** Source passage **
+===+
# fillet at sea?



## T-REX (Mar 1, 2011)

What's the law on having filets on the boat I've heard you can have so much if you have a grill on the boat?


----------



## jaster (Oct 7, 2007)

Fish must remain whole while on the boat, if not mistaken. Now if you are fileting and grilling, carcus go overboard, filet straight on the grill??? Who knew???


----------



## FLbeachbum (Jul 17, 2008)

Not sure exactly what but there is an allowance for eating freshly caught fish. Someone will chime in with the details.


----------



## JoeyWelch (Sep 25, 2009)

T-REX said:


> What's the law on having filets on the boat I've heard you can have so much if you have a grill on the boat?


Just keep em handy and if you see the "Man", Toss em. No big deal.


----------



## Telum Pisces (Sep 27, 2007)

Here is the actual wording from the Federal guidlines.

Head and Fins Attached Rule
All fish except for bait and oceanic migratory species taken from
federal waters must have heads and fins intact through landing. *Up to 1½*
*pounds of finfish per person is exempt from the head and fins intact rule for*
*personal consumption provided the vessel is equipped to cook such*​
*finfish.*


----------



## polar21 (Nov 5, 2007)

Time to get a grill for the boat!


----------



## T-REX (Mar 1, 2011)

Telum Pisces said:


> Here is the actual wording from the Federal guidlines.
> 
> Head and Fins Attached Rule
> All fish except for bait and oceanic migratory species taken from
> ...


that's what I heard sounds like I will be needing a grill an a scale for my next trip!


----------



## jplvr (Mar 7, 2011)
+===+
** Exercises to complete **
A – In the fillet-at-sea thread, translate this sentence into Spanish: "All fish except for bait and oceanic migratory species taken from federal waters must have heads and fins intact through landing."
B – List every distinct username that heads a post in the fillet-at-sea thread.
C – Reproduce the fillet-at-sea thread between "## FLbeachbum (Jul" and "(Sep 25, 2009)", inclusive.

** Collected material **
+===+
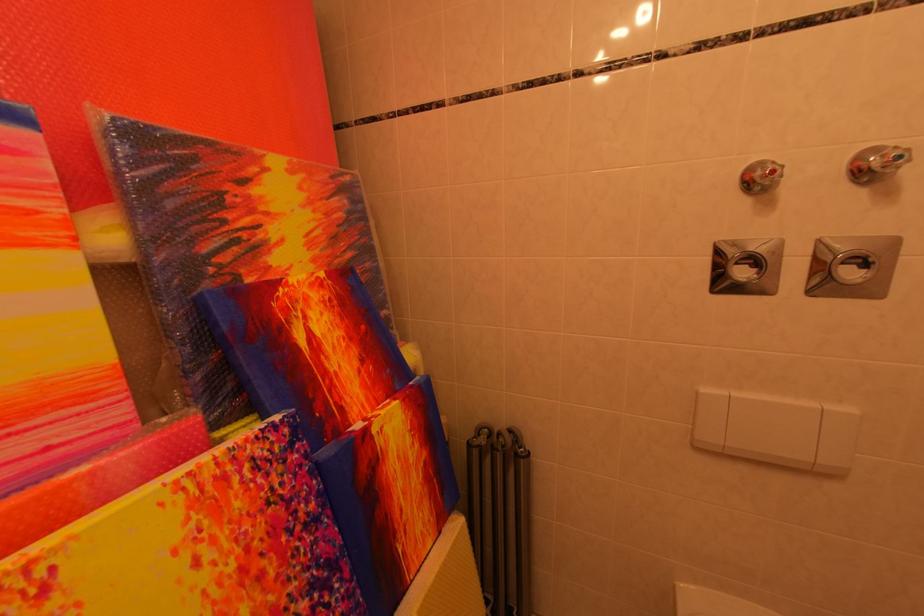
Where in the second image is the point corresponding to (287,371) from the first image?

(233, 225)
+===+
** Task responses **
A – Todos los peces, excepto la carnada y las especies migratorias oceánicas, capturados en aguas federales deben conservar la cabeza y las aletas intactas hasta el desembarque.

B – T-REX, jaster, FLbeachbum, JoeyWelch, Telum Pisces, polar21, jplvr

C –
## FLbeachbum (Jul 17, 2008)

Not sure exactly what but there is an allowance for eating freshly caught fish. Someone will chime in with the details.


----------



## JoeyWelch (Sep 25, 2009)